Les radiofréquences sèment la bisbille en France, où les tribunaux ont récemment ordonné à plusieurs entreprises de retirer leurs antennes-relais, en raison de leur «danger potentiel».

François Cardinal LA PRESSE

Si les autorités se font rassurantes au Québec au sujet de l'impact des champs électromagnétiques, elles sont beaucoup plus divisées dans l'Hexagone, où le débat a pris des proportions surprenantes depuis quelques semaines.

 

Preuve du caractère explosif du débat, le gouvernement Sarkozy s'est senti obligé de calmer le jeu en organisant, le 23 avril prochain, un vaste sommet qui réunira scientifiques, associations, membres de l'industrie et élus.

Cette décision fait suite à trois jugements récents qui ont semé la consternation dans l'industrie de la téléphonie mobile.
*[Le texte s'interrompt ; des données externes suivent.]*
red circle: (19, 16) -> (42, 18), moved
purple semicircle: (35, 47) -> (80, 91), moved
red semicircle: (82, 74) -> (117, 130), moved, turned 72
Le 4 février dernier, une cour d'appel a forcé Bouygues à démonter une antenne-relais dans le Rhône en raison d'un «trouble anormal de voisinage». Le 16 février, le tribunal d'instance de Carpentras a rendu une décision similaire en raison des «incertitudes», estimant qu'«il n'existe manifestement pas de consensus sur cette question sensible».

Puis, le 5 mars, le tribunal de grande instance d'Angers a invoqué le «principe de précaution» afin de bloquer l'érection de trois antennes-relais sur l'église du village de Notre-Dame-d'Alençon.

Il n'en fallait évidemment pas plus pour que les citoyens s'inquiètent... et que les autorités médicales se rebiffent.

Le 3 mars dernier, l'Académie nationale de médecine a ainsi publié une «mise au point» dans laquelle elle s'inquiète des dérapages des juges, qu'elle met «en garde contre une interprétation subjective du principe de précaution».

Selon l'Académie, «on ne connaît aucun mécanisme par lequel les champs électromagnétiques dans cette gamme d'énergie et de fréquence pourraient avoir un effet négatif sur la santé».

Les antennes de téléphonie mobile, précise l'Académie, entraînent une exposition aux champs électromagnétiques de 100 à 100 000 fois plus faible que les téléphones portables. Pourquoi, dans ce cas, avoir donné tant de crédit au «ressenti» des victimes potentielles? se demande-t-elle.

«La prééminence du ressenti du plaignant, ajoute-t-on, si elle fait jurisprudence, remet en cause les fondements mêmes de l'expertise scientifique et médicale. (...) Une telle utilisation dévoyée du principe de précaution risque de conduire à une quête illusoire du risque zéro, source d'erreurs, de retards et de dysfonctionnements du système de santé.»

Qu'à cela ne tienne, les organisations de citoyens opposées aux antennes-relais sont de plus en plus nombreuses en France. D'autant plus que certains médecins et biologistes ont choisi de se ranger de leur côté.

Lundi dernier, un groupe de scientifiques a profité d'un colloque sur l'enjeu sanitaire des technologies sans fil pour tirer la sonnette d'alarme. Quatre médecins, dont deux cancérologues, ont affirmé qu'il est urgent d'agir pour éviter «un problème de santé publique majeur». Ils ont fait état d'«un nombre croissant de malades devenus intolérants aux champs électromagnétiques» et précisent qu'«on ne peut exclure chez eux l'évolution vers une maladie dégénérative du système nerveux, voire certains cancers».

Plus encore, les opposants aux antennes s'appuient sur un rapport appelé BioInitiative, produit en 2007 par un collectif international de 14 scientifiques. On y fait plusieurs constats et recommandations destinés à contrer la possible dangerosité des champs électromagnétiques.